Incorporating a business and forming an LLC (Limited Liability Company) offer many advantages to a small business owner.
Limited Personal Liability
Both structures limit liability to the amount shareholders or members invest in the company. Therefore personal assets, including homes, cars, savings and investments, are protected from the liabilities and risks of the business.
Ability to Raise Capital
Both structures allow a business to borrow money and sell equity to raise capital.
Both structures continue indefinitely, unless they are dissolved.
LLC - Fewer Corporate Formalities
An LLC generally requires less corporate formalities than a corporation. An LLC may be managed directly by members; there is no need to have a separate board of directors or annual shareholder meetings and periodic directors meetings with minutes. For many, the convenience and simplicity of forming a single-member LLC that is managed by the member provides the limited liability protection without adding a lot of corporate bureaucracy.
LLC - Pass-through tax treatment
LLC's provide pass through tax treatment and avoid an entity level tax.
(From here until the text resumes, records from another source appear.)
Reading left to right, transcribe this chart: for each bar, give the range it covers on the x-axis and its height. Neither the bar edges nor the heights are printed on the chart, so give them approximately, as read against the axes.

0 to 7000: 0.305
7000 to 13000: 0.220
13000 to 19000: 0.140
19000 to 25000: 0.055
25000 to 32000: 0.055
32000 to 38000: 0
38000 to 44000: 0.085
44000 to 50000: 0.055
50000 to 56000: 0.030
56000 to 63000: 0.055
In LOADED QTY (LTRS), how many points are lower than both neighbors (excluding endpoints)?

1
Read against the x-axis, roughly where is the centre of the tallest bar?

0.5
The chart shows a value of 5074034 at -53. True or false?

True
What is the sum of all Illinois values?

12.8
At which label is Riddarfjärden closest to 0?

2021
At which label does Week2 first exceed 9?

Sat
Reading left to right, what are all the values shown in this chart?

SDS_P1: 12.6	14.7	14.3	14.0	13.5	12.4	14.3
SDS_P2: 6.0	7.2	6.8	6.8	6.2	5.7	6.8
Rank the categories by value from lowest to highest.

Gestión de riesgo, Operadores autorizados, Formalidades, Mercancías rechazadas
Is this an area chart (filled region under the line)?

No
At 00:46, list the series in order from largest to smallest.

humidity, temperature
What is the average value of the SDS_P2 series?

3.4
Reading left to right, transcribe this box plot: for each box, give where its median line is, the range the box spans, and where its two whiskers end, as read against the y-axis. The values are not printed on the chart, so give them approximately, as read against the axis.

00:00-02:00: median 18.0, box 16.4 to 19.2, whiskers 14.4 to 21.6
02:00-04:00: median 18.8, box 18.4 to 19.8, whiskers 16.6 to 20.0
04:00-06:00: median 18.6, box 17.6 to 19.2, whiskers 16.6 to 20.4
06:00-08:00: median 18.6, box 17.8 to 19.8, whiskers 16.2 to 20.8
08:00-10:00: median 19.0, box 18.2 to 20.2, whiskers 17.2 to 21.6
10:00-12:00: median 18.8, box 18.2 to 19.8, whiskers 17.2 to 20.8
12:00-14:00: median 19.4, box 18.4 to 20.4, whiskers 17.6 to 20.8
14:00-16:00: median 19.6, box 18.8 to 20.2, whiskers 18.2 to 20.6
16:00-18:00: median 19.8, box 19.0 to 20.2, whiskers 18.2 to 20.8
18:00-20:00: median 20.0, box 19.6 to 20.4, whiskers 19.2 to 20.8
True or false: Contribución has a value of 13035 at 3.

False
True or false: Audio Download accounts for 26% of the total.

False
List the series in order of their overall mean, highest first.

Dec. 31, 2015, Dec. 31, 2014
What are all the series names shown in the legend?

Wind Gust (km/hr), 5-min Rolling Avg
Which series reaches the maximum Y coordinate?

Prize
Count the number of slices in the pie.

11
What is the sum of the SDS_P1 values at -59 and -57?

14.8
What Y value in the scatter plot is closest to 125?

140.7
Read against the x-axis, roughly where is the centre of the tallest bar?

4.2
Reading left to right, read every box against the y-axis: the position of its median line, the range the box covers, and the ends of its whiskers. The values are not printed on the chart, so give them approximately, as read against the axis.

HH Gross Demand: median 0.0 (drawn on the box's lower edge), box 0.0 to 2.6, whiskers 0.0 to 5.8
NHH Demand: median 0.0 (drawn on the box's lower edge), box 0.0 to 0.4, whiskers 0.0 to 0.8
This means that an LLC is not a separately taxable entity and business income or losses are reported on the individual tax returns of the owners. This is similar to an S-Corporation, but different from a C-Corporation, which is a separate taxable entity. For those LLC owners who wish to be taxed as a corporation, however, they may elect such tax treatment by making a filing with the IRS.
LLC - Flexible Profit Allocation
Another advantage of an LLC over a corporation is the ability to allocate profits and losses among the members as the members agree, while in corporations dividends can only be paid pro rata according to share ownership. The IRS allows for special allocations for LLCs and we recommend consulting your accountant or tax advisor to learn more about this option.
LLC's do still require State Filings, though they are different from those for Corporations. Articles of Organization must be filed with the Secretary of State to form an LLC and the members of the LLC are required to enter into an Operating Agreement that governs how the LLC will be operated.
Number of Owners
Another difference between a corporation vs an LLC is that while both can have multiple owners, there are differences in how many. LLCs and C-Corporations can have an unlimited number, while S-Corporations are limited to 100 Shareholders.